CHAPTER 20. GENERAL PROVISIONS

BUSINESS ORGANIZATIONS CODE

TITLE 2. CORPORATIONS

CHAPTER 20. GENERAL PROVISIONS

Sec. 20.001. REQUIREMENT THAT FILING INSTRUMENT BE SIGNED BY

OFFICER. Unless otherwise provided by this title, a filing

instrument of a corporation must be signed by an officer of the

corporation.

Acts 2003, 78th Leg., ch. 182, Sec. 1, eff. Jan. 1, 2006.

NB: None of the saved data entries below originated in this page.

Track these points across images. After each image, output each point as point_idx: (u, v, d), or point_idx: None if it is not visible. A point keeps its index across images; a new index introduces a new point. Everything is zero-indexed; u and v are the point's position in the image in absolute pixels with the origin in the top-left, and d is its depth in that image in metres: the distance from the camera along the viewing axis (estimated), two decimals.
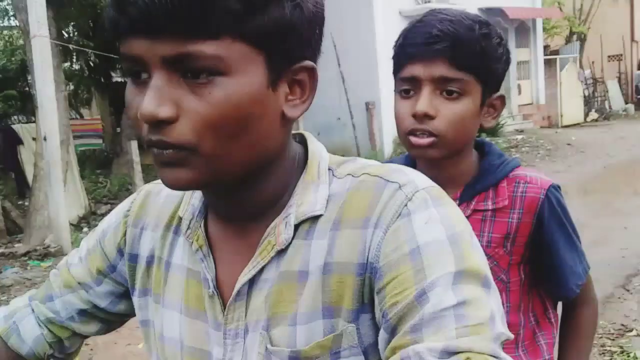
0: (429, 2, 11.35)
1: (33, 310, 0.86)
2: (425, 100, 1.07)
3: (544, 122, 15.10)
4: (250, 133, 0.62)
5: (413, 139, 1.10)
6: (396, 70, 1.13)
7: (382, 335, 0.61)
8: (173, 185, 0.62)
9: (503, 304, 1.10)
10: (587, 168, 9.50)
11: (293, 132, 0.74)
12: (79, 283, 0.84)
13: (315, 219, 0.67)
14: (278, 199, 0.70)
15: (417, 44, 1.08)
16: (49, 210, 6.30)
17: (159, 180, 0.71)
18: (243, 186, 0.68)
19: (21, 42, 10.45)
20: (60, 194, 6.15)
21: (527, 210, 1.11)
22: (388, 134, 10.91)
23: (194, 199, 0.75)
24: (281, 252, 0.67)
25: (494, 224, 1.13)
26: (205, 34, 0.57)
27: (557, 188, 1.14)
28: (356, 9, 10.88)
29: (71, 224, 6.72)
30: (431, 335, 0.56)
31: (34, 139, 7.79)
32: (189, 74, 0.59)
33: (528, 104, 15.38)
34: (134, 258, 0.80)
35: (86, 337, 0.87)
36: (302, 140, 0.75)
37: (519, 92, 14.80)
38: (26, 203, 7.87)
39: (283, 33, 0.60)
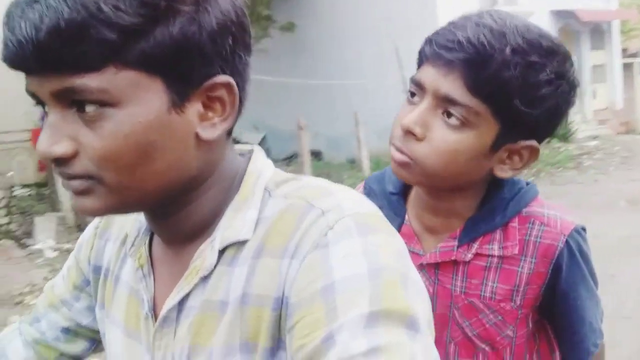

Sec. 20.002. ULTRA VIRES ACTS. (a) Lack of capacity of a

corporation may not be the basis of any claim or defense at law

or in equity.

(b) An act of a corporation or a transfer of property by or to a

corporation is not invalid because the act or transfer was:

(1) beyond the scope of the purpose or purposes of the

corporation as expressed in the corporation's certificate of

formation; or

(2) inconsistent with a limitation on the authority of an

officer or director to exercise a statutory power of the

corporation, as that limitation is expressed in the corporation's

certificate of formation.

(c) The fact that an act or transfer is beyond the scope of the

expressed purpose or purposes of the corporation or is

inconsistent with an expressed limitation on the authority of an

officer or director may be asserted in a proceeding:

(1) by a shareholder or member against the corporation to enjoin

the performance of an act or the transfer of property by or to

the corporation;

(2) by the corporation, acting directly or through a receiver,

trustee, or other legal representative, or through members in a

representative suit, against an officer or director or former

officer or director of the corporation for exceeding that

person's authority; or

(3) by the attorney general to:

(A) terminate the corporation;

(B) enjoin the corporation from performing an unauthorized act;

or

(C) enforce divestment of real property acquired or held

contrary to the laws of this state.

(d) If the unauthorized act or transfer sought to be enjoined

under Subsection (c)(1) is being or is to be performed or made

under a contract to which the corporation is a party and if each

party to the contract is a party to the proceeding, the court may

set aside and enjoin the performance of the contract. The court

may award to the corporation or to another party to the contract,

as appropriate, compensation for loss or damage resulting from

the action of the court in setting aside and enjoining the

performance of the contract, excluding loss of anticipated

profits.

Acts 2003, 78th Leg., ch. 182, Sec. 1, eff. Jan. 1, 2006.